LONDON (Reuters) - New European Union rules are needed to supervise crowdfunding and protect investors who face significant risks from the evolving sector, the bloc’s markets watchdog said on Thursday.
Crowdfunding, often hosted on online platforms such as Crowdcube, Funding Circle and Kickstarter, allows individuals and small businesses to raise finance from pools of investors who put money into peer-to-peer schemes or securities such as unlisted shares.
But by limiting the type and number of investors in projects, platforms can skirt requirements on businesses to publish a prospectus, meaning investors have little information and face high failure rates.
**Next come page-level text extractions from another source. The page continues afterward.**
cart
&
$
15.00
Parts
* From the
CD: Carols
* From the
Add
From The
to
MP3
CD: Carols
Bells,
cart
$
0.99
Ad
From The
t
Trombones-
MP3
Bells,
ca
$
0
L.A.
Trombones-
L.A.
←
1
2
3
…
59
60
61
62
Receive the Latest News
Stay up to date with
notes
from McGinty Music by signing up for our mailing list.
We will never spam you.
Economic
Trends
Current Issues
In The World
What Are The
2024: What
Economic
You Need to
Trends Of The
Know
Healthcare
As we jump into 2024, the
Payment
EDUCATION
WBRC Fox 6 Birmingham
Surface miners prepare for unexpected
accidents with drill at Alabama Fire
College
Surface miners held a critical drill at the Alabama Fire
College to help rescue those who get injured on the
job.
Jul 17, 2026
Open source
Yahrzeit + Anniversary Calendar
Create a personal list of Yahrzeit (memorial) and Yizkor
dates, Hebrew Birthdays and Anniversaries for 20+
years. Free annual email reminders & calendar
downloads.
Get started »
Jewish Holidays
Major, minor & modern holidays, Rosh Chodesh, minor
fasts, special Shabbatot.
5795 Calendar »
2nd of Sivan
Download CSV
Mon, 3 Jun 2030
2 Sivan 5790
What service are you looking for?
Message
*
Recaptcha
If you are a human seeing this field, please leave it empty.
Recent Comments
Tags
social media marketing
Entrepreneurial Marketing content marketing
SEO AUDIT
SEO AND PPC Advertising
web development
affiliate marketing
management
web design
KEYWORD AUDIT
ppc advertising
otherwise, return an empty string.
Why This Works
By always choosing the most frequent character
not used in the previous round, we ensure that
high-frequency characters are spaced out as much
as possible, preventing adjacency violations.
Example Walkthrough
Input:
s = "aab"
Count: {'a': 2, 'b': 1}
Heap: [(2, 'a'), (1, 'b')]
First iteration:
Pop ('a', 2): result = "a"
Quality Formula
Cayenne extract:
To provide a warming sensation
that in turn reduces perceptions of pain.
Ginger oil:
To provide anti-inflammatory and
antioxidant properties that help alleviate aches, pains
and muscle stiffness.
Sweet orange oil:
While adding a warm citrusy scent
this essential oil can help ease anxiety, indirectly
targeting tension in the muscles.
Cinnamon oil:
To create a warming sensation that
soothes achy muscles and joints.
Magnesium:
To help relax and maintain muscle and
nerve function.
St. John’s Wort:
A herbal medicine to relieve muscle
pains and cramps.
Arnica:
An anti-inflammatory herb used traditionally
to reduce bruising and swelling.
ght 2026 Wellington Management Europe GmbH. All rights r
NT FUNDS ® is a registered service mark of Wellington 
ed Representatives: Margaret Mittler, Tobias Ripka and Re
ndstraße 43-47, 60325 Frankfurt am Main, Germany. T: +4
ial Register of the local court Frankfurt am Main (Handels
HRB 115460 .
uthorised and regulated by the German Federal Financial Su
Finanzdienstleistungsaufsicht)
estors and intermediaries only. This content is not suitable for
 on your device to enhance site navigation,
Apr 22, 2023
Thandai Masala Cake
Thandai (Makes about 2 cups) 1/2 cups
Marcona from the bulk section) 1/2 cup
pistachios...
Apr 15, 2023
Platforms are also able to avoid holding enough capital to keep themselves solvent, the European Securities and Markets Authority (ESMA) said.
This young industry, which raises a billion euros in alternative financing a year, falls between the cracks of existing regulation, the watchdog said on Thursday.
“ESMA’s aim is to enable crowdfunding to reach its potential as a source of finance, while ensuring that risks to users of crowdfunding platforms are identified and addressed in a proportionate and convergent way across the EU,” ESMA Chairman Steven Maijoor said.
“We believe that there are benefits both for investors as well as for platforms by operating inside rather than outside the regulated space,” Maijoor said.
Coming under EU rules would allow platforms authorized in one member state to operate across the whole bloc and achieve the critical mass of investors they need, ESMA said.
Action by the EU appears likely as one of the bloc’s core aims is to set up a capital markets union to encourage more financing like crowdfunding backed by safeguards for investors, after they were burned by the 2007-09 financial crisis.